*Tâche à réaliser A*
Dans les enregistrements, renommez « image » en « picture » en commençant à leur première ligne et en vous arrêtant après la ligne qui contient « 0.013378, 0.982993, -0.078444]] ». Reproduisez uniquement ces lignes, sans rien modifier d'autre.

*Texte d'étude*
Jean Cabut, dit Cabu, allait avoir 76 ans. Né à Châlons en Champagne, dans la Marne, il étudie à l'Ecole Estienne à Paris. Après des débuts durant la guerre d'Algérie (où il est mobilisé), il commence dans la presse satirique dès le début des années 1960 : ce sera d'abord Hara Kiri (créé par François Cavanna et le professeur Choron), où il rencontre déjà ceux qui seront ses compagnons de route : Gébé, Fred, Wolinski, Reiser...
Cabu dans son bureau à Charlie Hebdo montrant un dessin pouvant figurer à la Une du journal satirique.
 (MIGUEL MEDINA / AFP)
Puis vient le magazine Pilote à partir de 1962 où Cabu invente Le Grand Duduche, son personnage fétiche, un lycéen en grand partie autobiographique et en 1970 Charlie Hebdo qui sera, avec le Canard Enchaîné, son organe de référence jusqu'à la fin, même si on compte également de nombreuses collaborations à d'autres journaux et à la télévision.

Parmi les livres de Cabu, signalons avant tout la série "Le Grand Duduche" et celle liée au "Beauf", l'autre personnage important créé par le dessinateur. Mais aussi : "Dessins cruels", "Peut-on encore rire de tout ?", "Adieu Tonton", "Les abrutis sont parmi nous", "Inspecteur la bavure".

*Enregistrements fournis*
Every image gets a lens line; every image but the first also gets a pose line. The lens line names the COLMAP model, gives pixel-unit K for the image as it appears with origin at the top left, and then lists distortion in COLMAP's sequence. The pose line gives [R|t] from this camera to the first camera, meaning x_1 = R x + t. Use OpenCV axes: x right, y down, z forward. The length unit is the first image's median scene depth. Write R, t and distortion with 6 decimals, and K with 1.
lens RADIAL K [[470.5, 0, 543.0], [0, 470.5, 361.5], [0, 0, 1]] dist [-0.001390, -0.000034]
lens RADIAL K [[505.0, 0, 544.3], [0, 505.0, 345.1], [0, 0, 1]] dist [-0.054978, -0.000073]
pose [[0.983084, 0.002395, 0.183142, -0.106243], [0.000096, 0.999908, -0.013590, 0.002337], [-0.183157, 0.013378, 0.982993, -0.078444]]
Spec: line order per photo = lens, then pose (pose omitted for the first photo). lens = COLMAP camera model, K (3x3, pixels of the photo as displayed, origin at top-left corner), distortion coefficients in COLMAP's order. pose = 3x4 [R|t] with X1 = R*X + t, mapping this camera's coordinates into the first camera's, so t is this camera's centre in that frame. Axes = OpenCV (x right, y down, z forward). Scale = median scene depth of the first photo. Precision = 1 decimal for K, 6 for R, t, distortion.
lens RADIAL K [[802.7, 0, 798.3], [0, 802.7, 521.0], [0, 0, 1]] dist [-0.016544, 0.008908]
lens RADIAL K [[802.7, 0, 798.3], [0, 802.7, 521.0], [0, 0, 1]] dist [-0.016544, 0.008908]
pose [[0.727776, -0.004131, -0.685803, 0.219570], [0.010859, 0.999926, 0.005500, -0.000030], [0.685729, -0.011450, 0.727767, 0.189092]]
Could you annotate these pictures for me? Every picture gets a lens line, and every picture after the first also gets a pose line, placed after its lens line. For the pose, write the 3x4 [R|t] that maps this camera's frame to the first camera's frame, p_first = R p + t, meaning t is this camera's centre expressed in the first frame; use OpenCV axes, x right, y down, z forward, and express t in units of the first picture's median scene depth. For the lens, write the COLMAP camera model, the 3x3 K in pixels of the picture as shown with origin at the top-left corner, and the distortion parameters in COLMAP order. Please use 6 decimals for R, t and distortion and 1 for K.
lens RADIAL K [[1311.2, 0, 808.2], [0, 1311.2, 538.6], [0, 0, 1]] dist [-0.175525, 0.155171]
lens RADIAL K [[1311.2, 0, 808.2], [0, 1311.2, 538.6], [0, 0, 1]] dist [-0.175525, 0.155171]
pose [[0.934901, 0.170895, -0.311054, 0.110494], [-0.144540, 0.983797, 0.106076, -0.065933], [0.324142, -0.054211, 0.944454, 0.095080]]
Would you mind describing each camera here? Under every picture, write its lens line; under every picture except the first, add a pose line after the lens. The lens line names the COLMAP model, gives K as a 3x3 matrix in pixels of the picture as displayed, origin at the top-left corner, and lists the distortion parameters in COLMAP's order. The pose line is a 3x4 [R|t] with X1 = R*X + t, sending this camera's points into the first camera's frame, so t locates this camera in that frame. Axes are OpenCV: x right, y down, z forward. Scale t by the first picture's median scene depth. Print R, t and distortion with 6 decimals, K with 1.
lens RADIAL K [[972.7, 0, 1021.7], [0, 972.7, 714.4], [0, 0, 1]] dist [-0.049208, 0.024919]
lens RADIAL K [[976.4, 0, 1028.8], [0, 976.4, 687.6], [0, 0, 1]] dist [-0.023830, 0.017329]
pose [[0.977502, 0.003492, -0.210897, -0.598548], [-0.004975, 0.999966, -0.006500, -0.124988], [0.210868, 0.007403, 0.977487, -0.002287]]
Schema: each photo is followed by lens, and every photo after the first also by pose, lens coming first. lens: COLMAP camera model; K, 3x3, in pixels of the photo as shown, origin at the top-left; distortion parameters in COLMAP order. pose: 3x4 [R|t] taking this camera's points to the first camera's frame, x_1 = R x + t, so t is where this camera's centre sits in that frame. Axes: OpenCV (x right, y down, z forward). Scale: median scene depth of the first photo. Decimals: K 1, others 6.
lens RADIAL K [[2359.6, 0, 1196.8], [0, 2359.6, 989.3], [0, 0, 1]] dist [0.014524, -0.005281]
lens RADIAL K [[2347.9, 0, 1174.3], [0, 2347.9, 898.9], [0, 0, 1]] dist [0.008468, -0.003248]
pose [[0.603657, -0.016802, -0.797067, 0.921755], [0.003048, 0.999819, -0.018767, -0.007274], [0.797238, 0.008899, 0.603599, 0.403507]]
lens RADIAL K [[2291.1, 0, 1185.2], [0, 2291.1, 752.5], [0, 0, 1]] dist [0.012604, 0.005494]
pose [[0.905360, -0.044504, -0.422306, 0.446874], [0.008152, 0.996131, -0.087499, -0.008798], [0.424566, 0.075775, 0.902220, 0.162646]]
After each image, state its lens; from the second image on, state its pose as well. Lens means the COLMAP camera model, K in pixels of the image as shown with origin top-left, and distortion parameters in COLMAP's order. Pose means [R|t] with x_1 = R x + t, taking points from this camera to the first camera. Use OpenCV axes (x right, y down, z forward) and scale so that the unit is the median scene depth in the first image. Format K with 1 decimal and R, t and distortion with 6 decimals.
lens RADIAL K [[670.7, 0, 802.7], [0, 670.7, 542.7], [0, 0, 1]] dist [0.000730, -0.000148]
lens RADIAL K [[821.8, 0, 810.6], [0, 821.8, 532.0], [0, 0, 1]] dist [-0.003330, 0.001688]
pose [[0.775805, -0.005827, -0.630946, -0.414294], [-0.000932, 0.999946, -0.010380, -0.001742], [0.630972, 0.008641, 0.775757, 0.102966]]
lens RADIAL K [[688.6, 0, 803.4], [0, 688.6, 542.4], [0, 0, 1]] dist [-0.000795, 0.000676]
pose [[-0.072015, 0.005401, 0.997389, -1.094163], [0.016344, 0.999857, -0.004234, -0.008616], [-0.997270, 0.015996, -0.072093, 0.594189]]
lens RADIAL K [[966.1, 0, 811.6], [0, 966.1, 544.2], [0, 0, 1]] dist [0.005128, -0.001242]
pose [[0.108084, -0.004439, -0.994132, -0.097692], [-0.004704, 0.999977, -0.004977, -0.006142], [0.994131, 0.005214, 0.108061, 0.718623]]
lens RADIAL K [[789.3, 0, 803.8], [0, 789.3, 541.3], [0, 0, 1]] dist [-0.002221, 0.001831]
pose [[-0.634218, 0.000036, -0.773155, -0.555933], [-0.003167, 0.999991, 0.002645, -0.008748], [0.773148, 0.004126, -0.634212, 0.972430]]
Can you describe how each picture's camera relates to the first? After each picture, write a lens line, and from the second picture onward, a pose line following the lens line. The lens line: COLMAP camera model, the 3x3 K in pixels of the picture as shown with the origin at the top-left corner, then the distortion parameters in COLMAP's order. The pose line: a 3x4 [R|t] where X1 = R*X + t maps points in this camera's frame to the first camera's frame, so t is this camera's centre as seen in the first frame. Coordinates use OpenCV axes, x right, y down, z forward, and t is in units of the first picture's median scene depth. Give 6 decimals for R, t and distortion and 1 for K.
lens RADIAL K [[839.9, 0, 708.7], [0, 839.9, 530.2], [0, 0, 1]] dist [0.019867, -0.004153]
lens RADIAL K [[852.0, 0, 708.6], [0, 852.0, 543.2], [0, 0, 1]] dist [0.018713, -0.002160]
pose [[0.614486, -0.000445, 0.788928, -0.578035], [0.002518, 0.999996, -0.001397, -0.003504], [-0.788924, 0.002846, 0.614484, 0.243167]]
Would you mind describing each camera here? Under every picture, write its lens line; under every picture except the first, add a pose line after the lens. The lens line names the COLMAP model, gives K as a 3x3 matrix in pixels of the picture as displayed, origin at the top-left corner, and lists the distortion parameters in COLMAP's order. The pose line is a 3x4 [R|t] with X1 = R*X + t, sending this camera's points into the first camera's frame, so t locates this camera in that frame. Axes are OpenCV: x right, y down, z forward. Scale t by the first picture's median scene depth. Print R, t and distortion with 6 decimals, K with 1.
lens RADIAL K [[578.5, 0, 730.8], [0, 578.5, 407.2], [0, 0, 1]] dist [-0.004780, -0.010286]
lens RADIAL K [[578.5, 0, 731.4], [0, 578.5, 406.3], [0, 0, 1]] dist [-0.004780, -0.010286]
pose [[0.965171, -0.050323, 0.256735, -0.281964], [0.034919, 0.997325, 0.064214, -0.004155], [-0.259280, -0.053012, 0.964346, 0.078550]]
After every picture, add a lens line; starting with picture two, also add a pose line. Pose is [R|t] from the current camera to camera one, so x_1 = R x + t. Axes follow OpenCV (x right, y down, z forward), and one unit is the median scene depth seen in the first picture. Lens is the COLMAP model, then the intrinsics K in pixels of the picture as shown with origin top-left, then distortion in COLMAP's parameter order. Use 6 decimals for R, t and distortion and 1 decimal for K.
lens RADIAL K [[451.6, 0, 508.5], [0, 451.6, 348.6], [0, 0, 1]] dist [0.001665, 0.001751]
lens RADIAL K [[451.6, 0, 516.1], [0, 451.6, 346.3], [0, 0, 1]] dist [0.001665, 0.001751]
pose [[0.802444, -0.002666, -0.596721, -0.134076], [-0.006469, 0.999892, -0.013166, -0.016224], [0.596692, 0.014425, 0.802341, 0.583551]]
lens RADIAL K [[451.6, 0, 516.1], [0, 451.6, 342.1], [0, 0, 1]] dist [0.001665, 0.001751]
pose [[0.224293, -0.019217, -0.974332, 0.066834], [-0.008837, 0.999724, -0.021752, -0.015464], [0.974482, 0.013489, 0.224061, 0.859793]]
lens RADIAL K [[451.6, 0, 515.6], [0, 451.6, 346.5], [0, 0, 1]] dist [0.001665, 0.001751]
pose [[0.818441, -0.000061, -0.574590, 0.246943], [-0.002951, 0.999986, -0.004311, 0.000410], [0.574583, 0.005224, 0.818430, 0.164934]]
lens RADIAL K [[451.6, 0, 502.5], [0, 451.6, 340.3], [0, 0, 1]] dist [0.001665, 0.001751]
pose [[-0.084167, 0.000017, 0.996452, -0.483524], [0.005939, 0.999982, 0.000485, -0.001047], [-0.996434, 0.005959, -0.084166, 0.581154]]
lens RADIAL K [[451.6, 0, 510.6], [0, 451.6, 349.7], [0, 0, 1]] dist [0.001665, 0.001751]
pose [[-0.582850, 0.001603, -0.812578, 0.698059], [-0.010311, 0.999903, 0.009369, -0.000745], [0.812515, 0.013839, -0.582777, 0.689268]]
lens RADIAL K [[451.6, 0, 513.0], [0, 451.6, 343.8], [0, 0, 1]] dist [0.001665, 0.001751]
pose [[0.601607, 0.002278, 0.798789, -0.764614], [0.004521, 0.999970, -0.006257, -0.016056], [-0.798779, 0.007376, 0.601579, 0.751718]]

*Tâche à réaliser B*
Recopiez à l'identique le passage du texte sur Cabu qui commence aux mots « Jean Cabut, dit » et s'arrête après « à la télévision. ».

*Solution proposée A*
Every picture gets a lens line; every picture but the first also gets a pose line. The lens line names the COLMAP model, gives pixel-unit K for the picture as it appears with origin at the top left, and then lists distortion in COLMAP's sequence. The pose line gives [R|t] from this camera to the first camera, meaning x_1 = R x + t. Use OpenCV axes: x right, y down, z forward. The length unit is the first picture's median scene depth. Write R, t and distortion with 6 decimals, and K with 1.
lens RADIAL K [[470.5, 0, 543.0], [0, 470.5, 361.5], [0, 0, 1]] dist [-0.001390, -0.000034]
lens RADIAL K [[505.0, 0, 544.3], [0, 505.0, 345.1], [0, 0, 1]] dist [-0.054978, -0.000073]
pose [[0.983084, 0.002395, 0.183142, -0.106243], [0.000096, 0.999908, -0.013590, 0.002337], [-0.183157, 0.013378, 0.982993, -0.078444]]

*Solution proposée B*
Jean Cabut, dit Cabu, allait avoir 76 ans. Né à Châlons en Champagne, dans la Marne, il étudie à l'Ecole Estienne à Paris. Après des débuts durant la guerre d'Algérie (où il est mobilisé), il commence dans la presse satirique dès le début des années 1960 : ce sera d'abord Hara Kiri (créé par François Cavanna et le professeur Choron), où il rencontre déjà ceux qui seront ses compagnons de route : Gébé, Fred, Wolinski, Reiser...
Cabu dans son bureau à Charlie Hebdo montrant un dessin pouvant figurer à la Une du journal satirique.
 (MIGUEL MEDINA / AFP)
Puis vient le magazine Pilote à partir de 1962 où Cabu invente Le Grand Duduche, son personnage fétiche, un lycéen en grand partie autobiographique et en 1970 Charlie Hebdo qui sera, avec le Canard Enchaîné, son organe de référence jusqu'à la fin, même si on compte également de nombreuses collaborations à d'autres journaux et à la télévision.